Blame this blog on Margarita Engle. I responded to her Facebook posting of a picture of herself in her youth on the back of a horse with long braids hanging behind her with a claim of kinship since I had a set of my own. She challenged me to post my pigtail picture.
Margarita and I illustrate friendship that reaches across attitudes and cultures. Her braids belonged to a horse-loving girl riding a generous neighbor’s animal with Havana in the background. Mine belonged to a North Mississippi girl, fearful of any large animal, who did her very best to avoid the horses on her grandfather’s farm.
She draws on her rich Cuban-American heritage for much of her work just as I extract stories from my legacy among the rural people in the foothills of the Appalachians. Both of us wore clothes lovingly crafted by our mothers. We both grew up with more wealth handed down in lore and values than in anything that could be taken to a bank.

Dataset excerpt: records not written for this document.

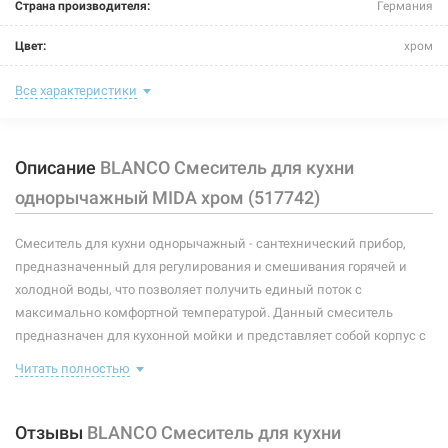
BLANCO Смеситель для кухни однорычажный MIDA
Страна производителя:
Германия
жасмин (519419)
Цвет:
хром
Нет в наличии
Назначение смесителя:
для кухни
Все характеристики
3006 грн
Тип крепления:
шпилька
Нет в наличии
Описание
BLANCO Смеситель для кухни
Размер картриджа:
-
однорычажный MIDA хром (517742)
Тип конструкции:
стандартный
Смеситель для кухни однорычажный - сантехнический прибор,
Тип смесителя (крана):
однорычажный
предназначенный для регулирования и смешивания горячей и
Материал корпуса смесителя (крана):
латунь
холодной воды, что позволяет получить единый поток с
226516
Артикул:
максимально комфортной температурой. Данный смеситель
Форма излива:
длинная изогнутая
BLANCO Смеситель для кухни однорычажный MIDA
предназначен для кухонной мойки и представляет собой корпус с
жемчужный (520748)
изливом, имеющий управляющий элемент в виде рычага,
Тип излива:
высокий поворотный
Читать полностью
позволяющего контролировать поток и температуру воды.
Нет в наличии
В комплекте идет: смеситель, крепление, подводки.
Способ монтажа:
вертикальный на раковину
3006 грн
Отзывы
BLANCO Смеситель для кухни
высота до аэратора: 221 мм
Тип затворной части:
керамический картридж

As adults, we share some likeness and near-likenesses. The best I can recall, our friendship began when I responded to one of her verse novels. She likes to write poetry. I like to read it. We share a passion for diversity in children’s books. We believe that young readers should find children both like and different from themselves in books and magazines.
I am enjoying our new connection with the braids that I knew nothing about until she posted her picture. Her mother used braids to tame too much curl. I had terminally straight hair in a curly-headed world. Curls never seem to come in the right amount – just in too much or too little.

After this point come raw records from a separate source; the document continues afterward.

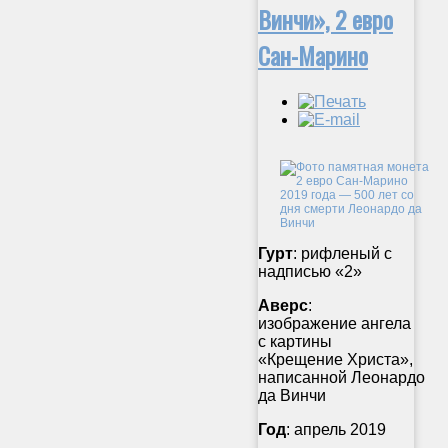
Винчи», 2 евро
Сан-Марино
Гурт
: рифленый с
надписью «2»
Аверс
:
изображение ангела
с картины
«Крещение Христа»,
написанной Леонардо
да Винчи
Год
: апрель 2019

Mama and I were both relieved when she stopped the home permanents that singed the ends of my hair before the curl set in. I don’t know how Margarita felt about her pigtails, but mine were a great relief. However, I did hate the bangs that accompanied those braids. Most of the time, sweat held them standing straight up or swiped to the side where I sent them to curb the Mississippi summer heat on my brow.
Feel free to thank or blame Margarita for this excursion into childhood hair styles. And if you haven’t discovered her wonderful novels in verse, what are you waiting for?